__TASK TO COMPLETE__:
Copy out the data below from its first line through the line containing "вашей почте".

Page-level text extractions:
# # #
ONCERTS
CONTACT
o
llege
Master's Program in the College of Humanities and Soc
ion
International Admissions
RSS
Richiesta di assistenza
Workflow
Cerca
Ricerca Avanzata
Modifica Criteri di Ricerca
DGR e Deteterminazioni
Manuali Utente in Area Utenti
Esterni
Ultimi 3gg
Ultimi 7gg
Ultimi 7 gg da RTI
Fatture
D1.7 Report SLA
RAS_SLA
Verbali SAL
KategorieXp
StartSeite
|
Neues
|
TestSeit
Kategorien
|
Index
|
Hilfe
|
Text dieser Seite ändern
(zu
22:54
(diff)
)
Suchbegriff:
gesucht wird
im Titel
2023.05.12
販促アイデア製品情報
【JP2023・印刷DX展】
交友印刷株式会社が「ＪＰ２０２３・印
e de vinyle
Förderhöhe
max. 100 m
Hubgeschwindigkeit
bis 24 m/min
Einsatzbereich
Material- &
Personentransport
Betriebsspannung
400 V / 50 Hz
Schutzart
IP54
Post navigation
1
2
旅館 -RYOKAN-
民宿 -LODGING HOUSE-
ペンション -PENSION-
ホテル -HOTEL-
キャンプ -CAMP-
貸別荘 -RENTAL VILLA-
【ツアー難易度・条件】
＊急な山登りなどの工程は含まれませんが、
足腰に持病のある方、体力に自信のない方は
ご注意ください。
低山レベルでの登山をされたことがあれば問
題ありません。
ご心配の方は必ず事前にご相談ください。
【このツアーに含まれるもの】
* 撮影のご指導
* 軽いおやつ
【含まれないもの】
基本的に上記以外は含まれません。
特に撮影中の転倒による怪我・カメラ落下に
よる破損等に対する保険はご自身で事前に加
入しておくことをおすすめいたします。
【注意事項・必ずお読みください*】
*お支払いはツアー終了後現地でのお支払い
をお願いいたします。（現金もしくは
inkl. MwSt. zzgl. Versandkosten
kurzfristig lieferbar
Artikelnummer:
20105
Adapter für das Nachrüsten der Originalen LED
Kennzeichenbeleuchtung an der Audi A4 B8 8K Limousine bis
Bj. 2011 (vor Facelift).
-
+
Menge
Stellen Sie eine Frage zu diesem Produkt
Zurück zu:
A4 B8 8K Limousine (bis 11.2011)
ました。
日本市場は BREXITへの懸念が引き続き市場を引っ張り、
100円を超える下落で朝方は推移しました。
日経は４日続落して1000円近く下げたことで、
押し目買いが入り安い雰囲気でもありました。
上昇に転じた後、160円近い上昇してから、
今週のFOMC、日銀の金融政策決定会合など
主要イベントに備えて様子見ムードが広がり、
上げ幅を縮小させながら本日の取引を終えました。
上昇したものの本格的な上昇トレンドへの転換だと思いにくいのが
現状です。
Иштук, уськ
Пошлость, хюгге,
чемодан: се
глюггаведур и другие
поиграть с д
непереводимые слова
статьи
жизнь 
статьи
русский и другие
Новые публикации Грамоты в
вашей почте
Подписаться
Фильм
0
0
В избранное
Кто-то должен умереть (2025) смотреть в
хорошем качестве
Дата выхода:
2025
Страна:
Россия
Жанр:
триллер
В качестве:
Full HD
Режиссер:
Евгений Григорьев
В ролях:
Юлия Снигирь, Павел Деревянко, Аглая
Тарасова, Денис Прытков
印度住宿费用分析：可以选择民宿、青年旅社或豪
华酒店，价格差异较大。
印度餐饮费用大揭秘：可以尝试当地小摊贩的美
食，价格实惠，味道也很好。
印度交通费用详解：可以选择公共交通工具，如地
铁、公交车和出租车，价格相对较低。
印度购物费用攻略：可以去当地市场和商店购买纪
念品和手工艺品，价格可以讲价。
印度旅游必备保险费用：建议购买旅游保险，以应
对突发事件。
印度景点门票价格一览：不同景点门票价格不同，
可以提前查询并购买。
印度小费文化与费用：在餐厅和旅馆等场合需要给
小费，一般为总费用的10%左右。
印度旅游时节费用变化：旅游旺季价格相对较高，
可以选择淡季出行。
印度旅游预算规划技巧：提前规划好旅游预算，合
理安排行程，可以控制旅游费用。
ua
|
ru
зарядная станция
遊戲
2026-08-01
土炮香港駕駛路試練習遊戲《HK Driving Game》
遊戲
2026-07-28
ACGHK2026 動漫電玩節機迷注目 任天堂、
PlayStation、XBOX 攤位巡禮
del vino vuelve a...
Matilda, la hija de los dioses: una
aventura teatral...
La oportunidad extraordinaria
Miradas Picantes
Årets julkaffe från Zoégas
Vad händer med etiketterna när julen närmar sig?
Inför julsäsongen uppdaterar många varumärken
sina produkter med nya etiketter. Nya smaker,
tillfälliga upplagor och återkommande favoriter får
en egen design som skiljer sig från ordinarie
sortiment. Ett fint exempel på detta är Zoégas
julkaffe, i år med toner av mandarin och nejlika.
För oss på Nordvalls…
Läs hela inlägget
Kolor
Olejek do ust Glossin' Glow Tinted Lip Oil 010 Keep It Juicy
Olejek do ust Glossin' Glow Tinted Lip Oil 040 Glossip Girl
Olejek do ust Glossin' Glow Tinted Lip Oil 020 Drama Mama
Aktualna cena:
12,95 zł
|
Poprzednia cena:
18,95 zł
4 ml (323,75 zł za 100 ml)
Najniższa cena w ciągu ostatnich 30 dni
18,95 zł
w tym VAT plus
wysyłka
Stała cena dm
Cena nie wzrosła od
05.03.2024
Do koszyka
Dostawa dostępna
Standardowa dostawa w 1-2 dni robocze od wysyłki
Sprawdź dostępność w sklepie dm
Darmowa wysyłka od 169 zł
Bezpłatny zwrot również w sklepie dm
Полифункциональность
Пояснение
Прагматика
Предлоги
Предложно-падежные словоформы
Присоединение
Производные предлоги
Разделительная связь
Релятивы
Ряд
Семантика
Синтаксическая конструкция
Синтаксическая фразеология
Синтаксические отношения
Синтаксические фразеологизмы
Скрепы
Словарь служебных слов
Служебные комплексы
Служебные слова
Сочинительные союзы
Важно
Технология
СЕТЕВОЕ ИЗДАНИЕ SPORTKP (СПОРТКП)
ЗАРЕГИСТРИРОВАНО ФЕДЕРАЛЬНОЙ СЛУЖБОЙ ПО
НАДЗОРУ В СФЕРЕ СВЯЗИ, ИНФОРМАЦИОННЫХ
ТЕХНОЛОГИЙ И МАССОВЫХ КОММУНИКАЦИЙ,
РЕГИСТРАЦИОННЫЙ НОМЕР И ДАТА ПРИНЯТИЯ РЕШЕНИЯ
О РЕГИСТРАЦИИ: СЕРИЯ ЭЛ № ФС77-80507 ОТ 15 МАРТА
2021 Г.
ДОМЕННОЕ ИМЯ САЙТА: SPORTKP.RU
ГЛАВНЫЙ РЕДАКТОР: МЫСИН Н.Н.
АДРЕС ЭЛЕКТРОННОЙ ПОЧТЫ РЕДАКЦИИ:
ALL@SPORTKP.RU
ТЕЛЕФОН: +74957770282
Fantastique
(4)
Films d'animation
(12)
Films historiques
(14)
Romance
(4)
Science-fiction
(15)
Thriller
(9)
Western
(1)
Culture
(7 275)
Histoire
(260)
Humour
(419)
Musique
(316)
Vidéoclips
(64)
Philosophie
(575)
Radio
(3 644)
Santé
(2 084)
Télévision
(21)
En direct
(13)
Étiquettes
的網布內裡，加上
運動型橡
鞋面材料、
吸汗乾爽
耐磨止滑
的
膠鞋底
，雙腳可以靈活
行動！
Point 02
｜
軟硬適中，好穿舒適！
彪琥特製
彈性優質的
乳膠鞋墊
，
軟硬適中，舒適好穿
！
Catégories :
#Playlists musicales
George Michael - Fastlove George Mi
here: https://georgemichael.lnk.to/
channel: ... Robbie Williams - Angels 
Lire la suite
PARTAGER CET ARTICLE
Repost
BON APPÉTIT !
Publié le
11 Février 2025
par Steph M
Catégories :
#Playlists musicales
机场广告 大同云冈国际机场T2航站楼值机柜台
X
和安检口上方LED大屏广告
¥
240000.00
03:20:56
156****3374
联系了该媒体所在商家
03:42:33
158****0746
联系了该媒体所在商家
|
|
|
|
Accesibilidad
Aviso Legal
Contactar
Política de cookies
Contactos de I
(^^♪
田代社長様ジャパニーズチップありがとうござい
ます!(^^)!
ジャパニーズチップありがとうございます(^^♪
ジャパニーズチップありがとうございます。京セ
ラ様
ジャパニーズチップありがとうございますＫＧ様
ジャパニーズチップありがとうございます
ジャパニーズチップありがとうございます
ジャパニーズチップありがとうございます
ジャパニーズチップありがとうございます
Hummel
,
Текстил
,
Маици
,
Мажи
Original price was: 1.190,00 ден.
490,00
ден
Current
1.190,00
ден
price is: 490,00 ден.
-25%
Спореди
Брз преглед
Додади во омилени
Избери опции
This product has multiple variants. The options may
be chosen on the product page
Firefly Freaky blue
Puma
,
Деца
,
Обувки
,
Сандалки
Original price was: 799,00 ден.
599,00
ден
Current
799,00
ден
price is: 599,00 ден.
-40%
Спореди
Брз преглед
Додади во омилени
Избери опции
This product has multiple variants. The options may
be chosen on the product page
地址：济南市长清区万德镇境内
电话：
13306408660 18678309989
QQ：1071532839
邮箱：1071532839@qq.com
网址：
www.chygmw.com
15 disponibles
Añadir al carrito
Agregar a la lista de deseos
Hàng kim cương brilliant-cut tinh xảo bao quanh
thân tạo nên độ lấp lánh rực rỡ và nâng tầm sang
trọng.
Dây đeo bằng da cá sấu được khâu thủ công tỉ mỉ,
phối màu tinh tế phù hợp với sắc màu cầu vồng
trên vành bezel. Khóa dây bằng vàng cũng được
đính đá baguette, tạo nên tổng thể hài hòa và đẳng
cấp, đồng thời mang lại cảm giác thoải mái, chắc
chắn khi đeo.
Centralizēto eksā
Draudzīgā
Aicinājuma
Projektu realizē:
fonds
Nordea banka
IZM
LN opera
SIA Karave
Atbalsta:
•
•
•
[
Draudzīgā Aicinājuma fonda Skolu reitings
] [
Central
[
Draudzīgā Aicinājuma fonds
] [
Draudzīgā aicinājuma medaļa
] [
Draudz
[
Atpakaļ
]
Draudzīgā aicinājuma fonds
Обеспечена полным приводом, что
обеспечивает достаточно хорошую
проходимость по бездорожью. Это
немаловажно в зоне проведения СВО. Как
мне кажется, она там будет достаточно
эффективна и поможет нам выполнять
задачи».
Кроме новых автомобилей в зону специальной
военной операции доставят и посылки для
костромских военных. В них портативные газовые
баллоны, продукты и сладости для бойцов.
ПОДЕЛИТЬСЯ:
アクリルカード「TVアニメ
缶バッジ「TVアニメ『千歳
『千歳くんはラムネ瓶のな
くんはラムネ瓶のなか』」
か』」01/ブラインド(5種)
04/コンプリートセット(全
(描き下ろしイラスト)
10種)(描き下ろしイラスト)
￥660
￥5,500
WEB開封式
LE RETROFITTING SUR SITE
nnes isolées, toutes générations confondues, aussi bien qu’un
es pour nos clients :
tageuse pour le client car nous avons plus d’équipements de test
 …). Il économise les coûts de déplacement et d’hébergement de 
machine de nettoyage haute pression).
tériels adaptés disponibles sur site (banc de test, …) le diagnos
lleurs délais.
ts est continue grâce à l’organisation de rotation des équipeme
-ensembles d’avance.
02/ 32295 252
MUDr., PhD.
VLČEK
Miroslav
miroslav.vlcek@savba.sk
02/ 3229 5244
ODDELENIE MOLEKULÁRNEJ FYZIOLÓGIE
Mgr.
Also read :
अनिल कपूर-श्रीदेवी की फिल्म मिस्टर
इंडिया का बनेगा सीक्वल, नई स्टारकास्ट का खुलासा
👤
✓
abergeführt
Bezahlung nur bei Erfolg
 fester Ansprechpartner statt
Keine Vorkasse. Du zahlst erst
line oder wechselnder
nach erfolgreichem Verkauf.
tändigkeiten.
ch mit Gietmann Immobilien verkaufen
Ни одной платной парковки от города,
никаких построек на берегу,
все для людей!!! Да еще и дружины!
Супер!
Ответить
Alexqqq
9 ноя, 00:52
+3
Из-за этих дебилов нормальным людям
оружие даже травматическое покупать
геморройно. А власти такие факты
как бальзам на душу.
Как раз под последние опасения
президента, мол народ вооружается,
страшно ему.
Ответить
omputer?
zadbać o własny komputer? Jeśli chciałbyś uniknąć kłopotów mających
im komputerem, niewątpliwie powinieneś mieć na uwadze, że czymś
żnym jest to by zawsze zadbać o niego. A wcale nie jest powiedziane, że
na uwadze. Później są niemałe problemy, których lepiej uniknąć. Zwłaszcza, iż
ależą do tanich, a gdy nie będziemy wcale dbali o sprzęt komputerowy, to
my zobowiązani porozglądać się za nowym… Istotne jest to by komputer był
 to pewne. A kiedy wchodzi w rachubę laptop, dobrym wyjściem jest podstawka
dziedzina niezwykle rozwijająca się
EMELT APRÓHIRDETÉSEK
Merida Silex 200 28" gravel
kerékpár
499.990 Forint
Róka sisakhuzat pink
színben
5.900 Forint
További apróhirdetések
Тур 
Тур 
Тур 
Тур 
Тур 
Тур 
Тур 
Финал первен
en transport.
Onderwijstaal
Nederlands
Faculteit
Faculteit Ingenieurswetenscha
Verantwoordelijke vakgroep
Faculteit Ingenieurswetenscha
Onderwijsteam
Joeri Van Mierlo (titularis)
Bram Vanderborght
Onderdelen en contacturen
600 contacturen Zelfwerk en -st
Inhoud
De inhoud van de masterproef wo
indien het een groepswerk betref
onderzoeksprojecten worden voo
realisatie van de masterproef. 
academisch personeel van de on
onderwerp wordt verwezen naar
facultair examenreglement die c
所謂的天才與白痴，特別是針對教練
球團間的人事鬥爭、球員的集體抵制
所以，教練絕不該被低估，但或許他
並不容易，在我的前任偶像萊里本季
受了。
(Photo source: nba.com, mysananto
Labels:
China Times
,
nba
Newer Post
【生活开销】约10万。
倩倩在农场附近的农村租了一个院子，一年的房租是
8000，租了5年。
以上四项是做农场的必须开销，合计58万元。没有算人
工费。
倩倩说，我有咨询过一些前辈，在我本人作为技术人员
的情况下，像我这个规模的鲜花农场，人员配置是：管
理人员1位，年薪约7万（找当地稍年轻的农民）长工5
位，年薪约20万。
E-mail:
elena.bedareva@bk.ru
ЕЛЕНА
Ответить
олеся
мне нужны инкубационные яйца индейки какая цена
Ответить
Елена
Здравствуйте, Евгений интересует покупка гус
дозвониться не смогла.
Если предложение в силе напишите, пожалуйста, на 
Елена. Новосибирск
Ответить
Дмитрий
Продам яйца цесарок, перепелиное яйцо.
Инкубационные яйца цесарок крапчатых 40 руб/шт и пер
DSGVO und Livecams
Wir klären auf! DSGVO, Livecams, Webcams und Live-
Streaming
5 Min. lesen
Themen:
# # #
__REPLY TO THE EXERCISE__:
ONCERTS
CONTACT
o
llege
Master's Program in the College of Humanities and Soc
ion
International Admissions
RSS
Richiesta di assistenza
Workflow
Cerca
Ricerca Avanzata
Modifica Criteri di Ricerca
DGR e Deteterminazioni
Manuali Utente in Area Utenti
Esterni
Ultimi 3gg
Ultimi 7gg
Ultimi 7 gg da RTI
Fatture
D1.7 Report SLA
RAS_SLA
Verbali SAL
KategorieXp
StartSeite
|
Neues
|
TestSeit
Kategorien
|
Index
|
Hilfe
|
Text dieser Seite ändern
(zu
22:54
(diff)
)
Suchbegriff:
gesucht wird
im Titel
2023.05.12
販促アイデア製品情報
【JP2023・印刷DX展】
交友印刷株式会社が「ＪＰ２０２３・印
e de vinyle
Förderhöhe
max. 100 m
Hubgeschwindigkeit
bis 24 m/min
Einsatzbereich
Material- &
Personentransport
Betriebsspannung
400 V / 50 Hz
Schutzart
IP54
Post navigation
1
2
旅館 -RYOKAN-
民宿 -LODGING HOUSE-
ペンション -PENSION-
ホテル -HOTEL-
キャンプ -CAMP-
貸別荘 -RENTAL VILLA-
【ツアー難易度・条件】
＊急な山登りなどの工程は含まれませんが、
足腰に持病のある方、体力に自信のない方は
ご注意ください。
低山レベルでの登山をされたことがあれば問
題ありません。
ご心配の方は必ず事前にご相談ください。
【このツアーに含まれるもの】
* 撮影のご指導
* 軽いおやつ
【含まれないもの】
基本的に上記以外は含まれません。
特に撮影中の転倒による怪我・カメラ落下に
よる破損等に対する保険はご自身で事前に加
入しておくことをおすすめいたします。
【注意事項・必ずお読みください*】
*お支払いはツアー終了後現地でのお支払い
をお願いいたします。（現金もしくは
inkl. MwSt. zzgl. Versandkosten
kurzfristig lieferbar
Artikelnummer:
20105
Adapter für das Nachrüsten der Originalen LED
Kennzeichenbeleuchtung an der Audi A4 B8 8K Limousine bis
Bj. 2011 (vor Facelift).
-
+
Menge
Stellen Sie eine Frage zu diesem Produkt
Zurück zu:
A4 B8 8K Limousine (bis 11.2011)
ました。
日本市場は BREXITへの懸念が引き続き市場を引っ張り、
100円を超える下落で朝方は推移しました。
日経は４日続落して1000円近く下げたことで、
押し目買いが入り安い雰囲気でもありました。
上昇に転じた後、160円近い上昇してから、
今週のFOMC、日銀の金融政策決定会合など
主要イベントに備えて様子見ムードが広がり、
上げ幅を縮小させながら本日の取引を終えました。
上昇したものの本格的な上昇トレンドへの転換だと思いにくいのが
現状です。
Иштук, уськ
Пошлость, хюгге,
чемодан: се
глюггаведур и другие
поиграть с д
непереводимые слова
статьи
жизнь 
статьи
русский и другие
Новые публикации Грамоты в
вашей почте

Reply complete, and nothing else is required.